Search code examples
c#.netexceptiontask-parallel-librarytpl-dataflow

TPL Dataflow blocks run forever. Forever running producer, consumer modelling and exception handling


I am using TPL Dataflow library to implement a producer consumer scenario. The processing involves a pipeline of tasks. Dataflow library aptly suits my use case.

But I want to know how do I efficiently implement this use case [details below].

I want to use TPL Dataflow in a server type setting.

By a server type setting I mean production of data stream takes place continuously [asynchronously] forever.
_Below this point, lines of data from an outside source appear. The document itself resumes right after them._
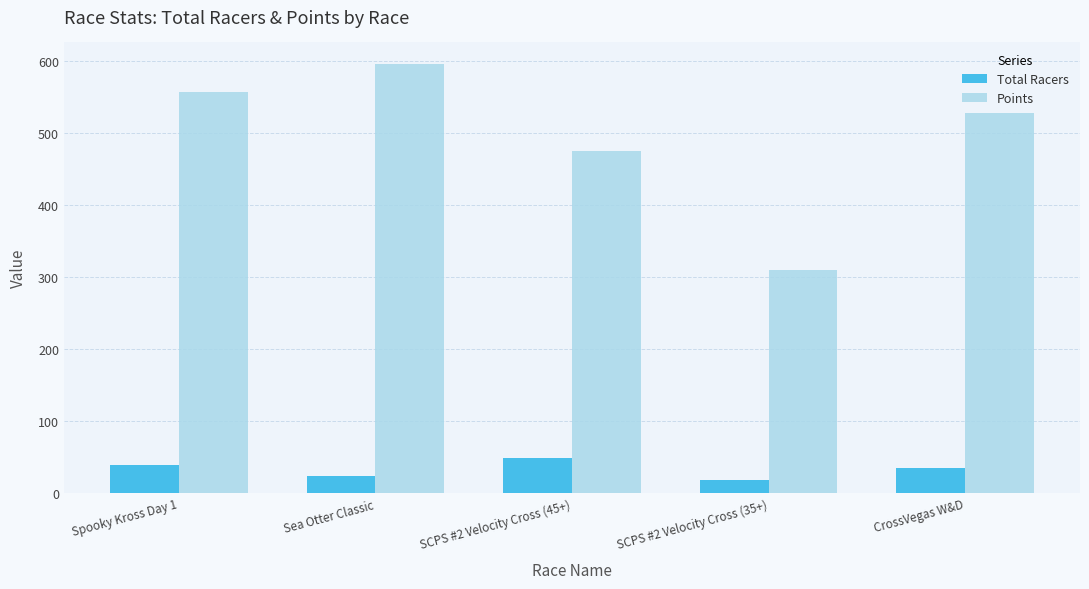

Rank the series at CrossVegas W&D from lowest to highest value.

Total Racers, Points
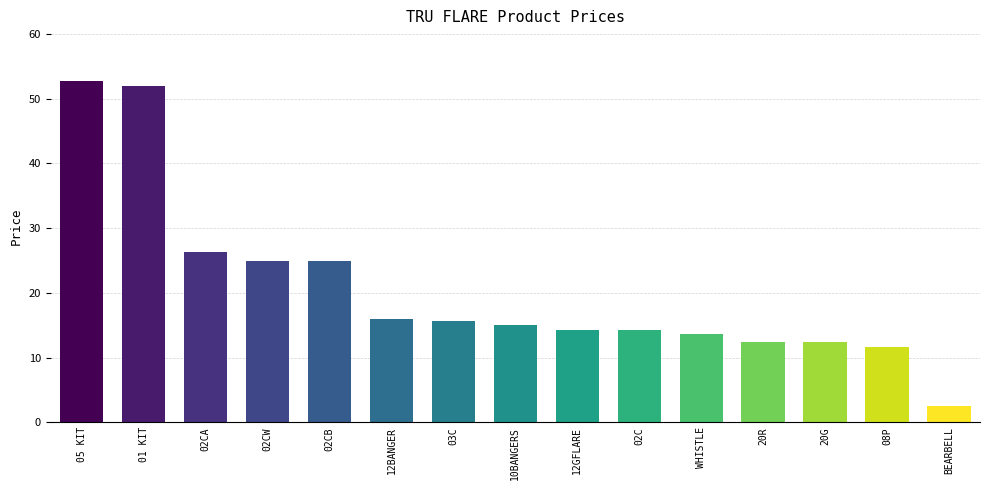

What value does the data have at BEARBELL?

2.5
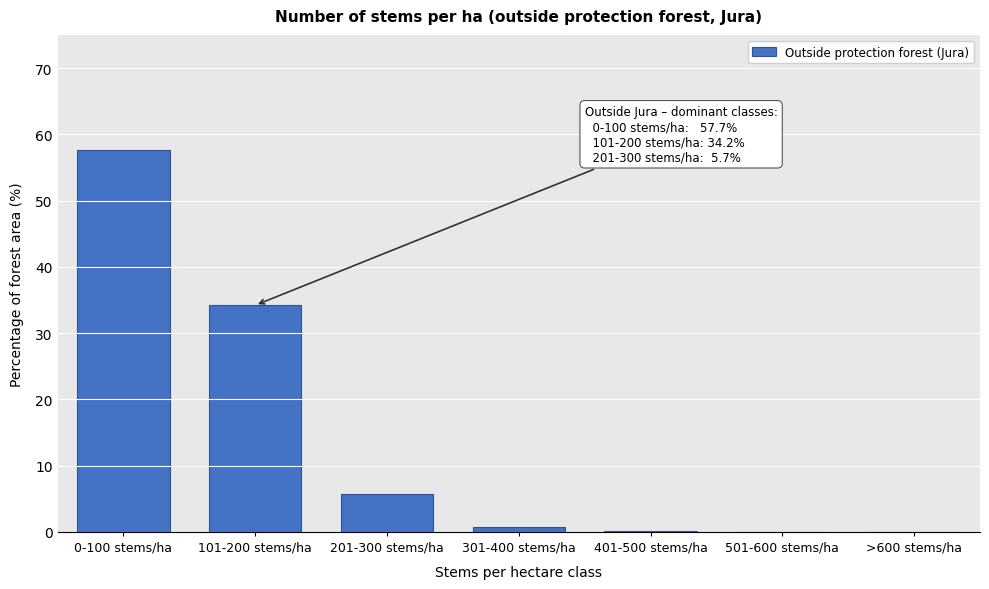

Which label corresponds to the largest value in the chart?

0-100 stems/ha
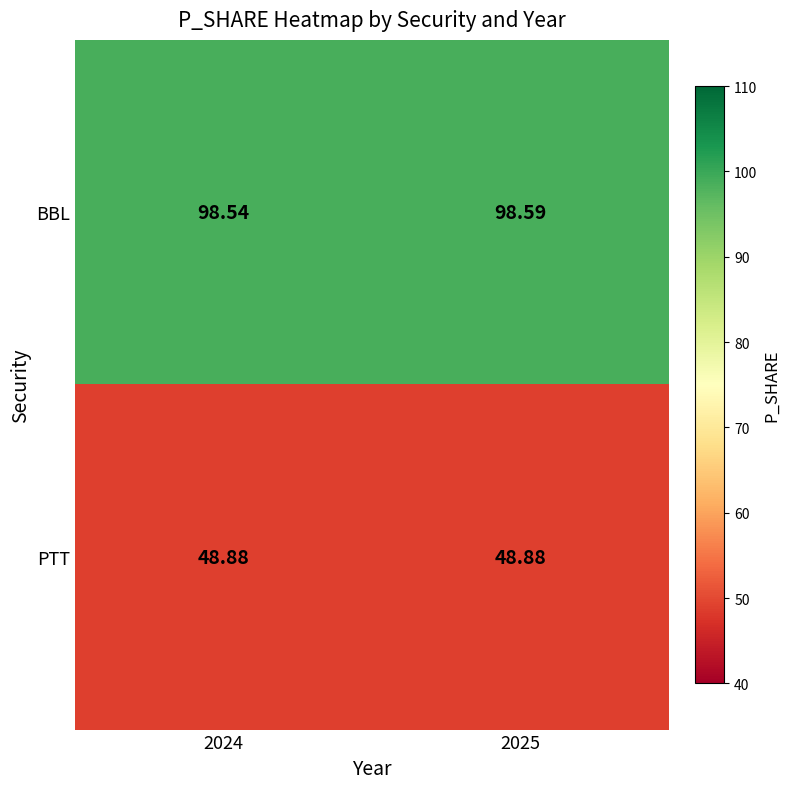

Which series has the widest spread of values?

BBL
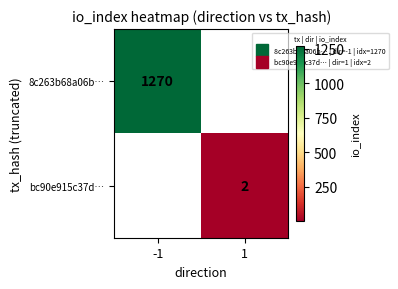

Rank the series at -1 from highest to lowest value.

8c263b68a06b…, bc90e915c37d…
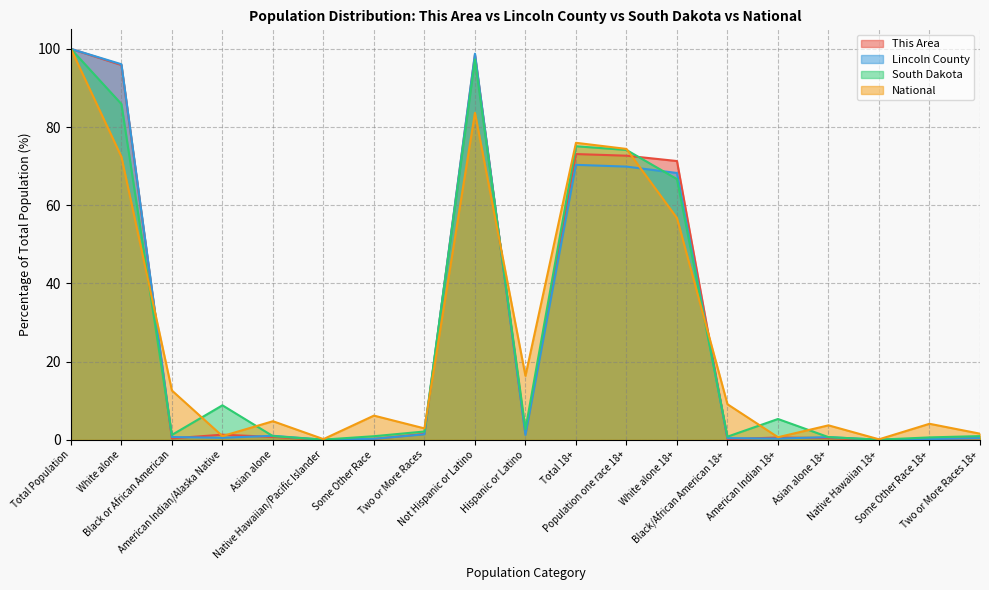

What is the difference between the highest and lowest values at Population one race 18+?

4.5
Consumption task also runs forever and consumes all the data produced by a producer[asynchronusly]. Thus my blocks run forever

How do I model this scenario efficiently? Moreover how can I deal with exception handling as I cannot Wait() [Without a call to Wait() I would not be able to catch the exceptions thrown on a faulted block as far as my understanding goes].


Solution

  • Exceptions

    I usually wrap the delegates with exception handling because as you said a block's exception is stored in the Completion task and moreover a faulted block stays faulted so you would need to replace it to move on.

    var block = new TransfromBlock<string, int>(number =>
    {
        try
        {
            return int.Parse(number);
        }
        catch (Exception e)
        {
            Trace.WriteLine(e);
        }
    });
    

    Capacity

    Another important issue is capping. If some part of your workflow can't handle the load, it's input queue would simply grow infinitely. That could lead to a memory leak or OutOfMemoryExceptions. So it's important to make sure to limit all your blocks with the appropriate BoundedCapacity and decide what to do when that limit is reached ("throw" items, save to storage, etc.)

    Parallelism

    While the default value for BoundedCapacity is -1 (unbounded), the default value for MaxDegreeOfPrallelism is 1 (no parallelism). Most applications can easily benefit from parallelism so make sure to set an appropriate MaxDegreeOfPrallelism value. When a block's delegate is purely CPU-intensive MaxDegreeOfPrallelism shouldn't be much higher than the available cores. As it has less CPU and more I/O-intensive parts the MaxDegreeOfPrallelism can be increased.

    Conclusion

    Using TPL dataflow throughout the application's lifetime is really simple. Just make sure to enable configuration through the app.config and tweak according to actual results "in the field".